Vuillaume continued working virtually until his death in 1875. He had no male children to continue the workshop, although his brother Nicolas-Francois (1802-1876) and nephew Sebastien (1835-1875) were both makers.

J.B.Vuillaume left a massive legacy of fine instruments. They fall into several categories: the early, fully varnished examples of the period 1823- 1827, generic imitations of Stradivari and Guarneri, close copies of specific master violins, other instruments made in various styles of Brescia and the Amati, several experimental designs and other fantastical historical replicas. Another considerable body of work is represented by the 'St Cecile' instruments- these were manufactured in Mirecourt to Stradivari and occasionally Guarneri models, and sent to Paris for varnishing, which was finished in complete, 'unworn' red-brown, complete with a transfer depicting St Cecile on the upper back. These were intended to be sold at cheaper prices, and were made between 1843 and 1856.

The most obvious characteristic of much of his work is the wear-pattern imposed into the varnish of the back, which is often in the shape of an inverted 'V', with the edges broken into small islands of the thicker, coloured varnish contrasting with the pale grey/gold ground of the wood. The varnish is of fine quality and colour, if a little harder than the old Cremonese recipes he set out to emulate.
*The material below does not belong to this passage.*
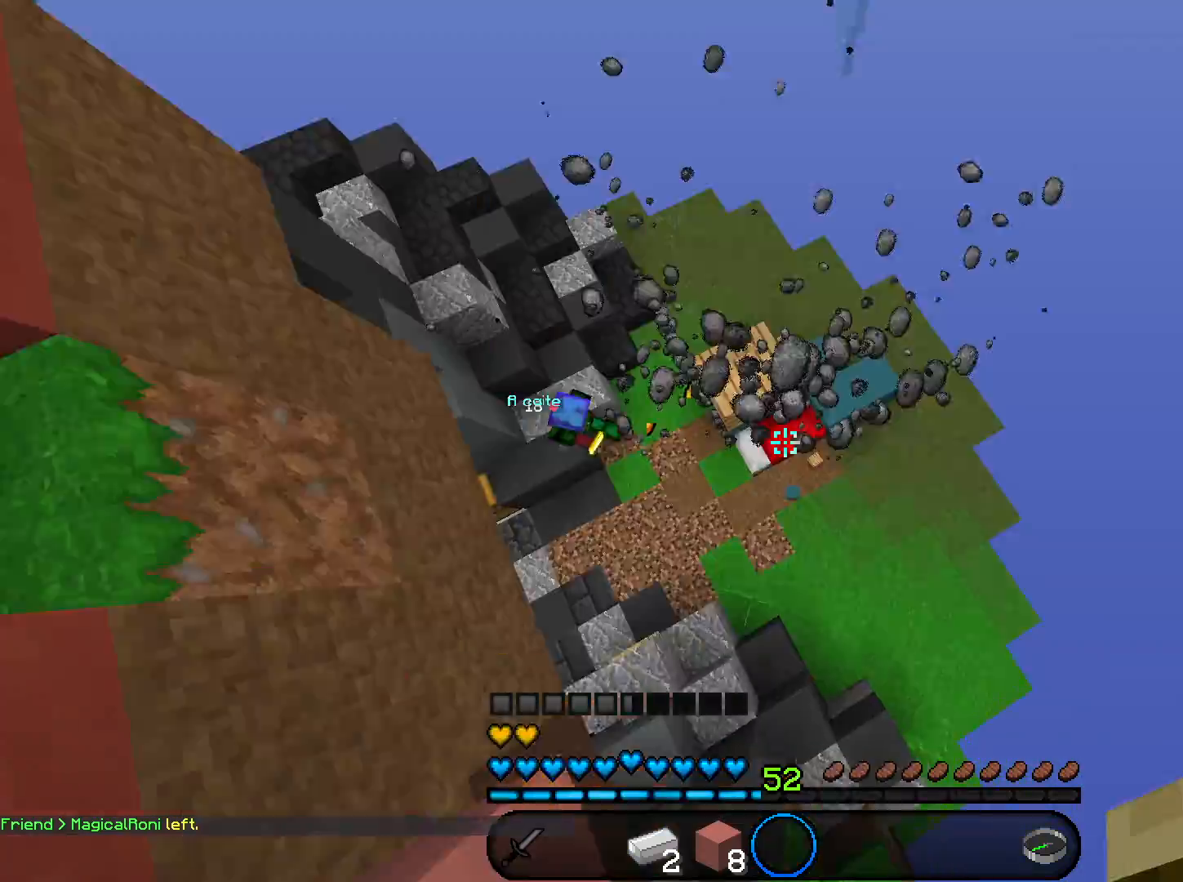
{"keys": [], "mouse": ["left"], "events": [[167, "d", "up"], [334, "w", "up"], [500, "mouse_left", "down"]]}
His imitations of Brescian and Guarneri instruments are slightly less successful than the Stradivari copies, his strongly disciplined and technical approach never quite conveying the freedom of the originals. Early works carry his handwritten label. Subsequently he had printed labels made for his two addresses, and also branded, signed and numbered the interior. Some early replicas carry imitation labels of Stradivari and lack the maker's signature and brand. The quality of his work is almost impossible to replicate, and has well-stood the test of time. Although the vast majority of his instruments are imitations of classical Cremonese pieces, the originality of his mind and his creative genius is evident in every aspect of his career.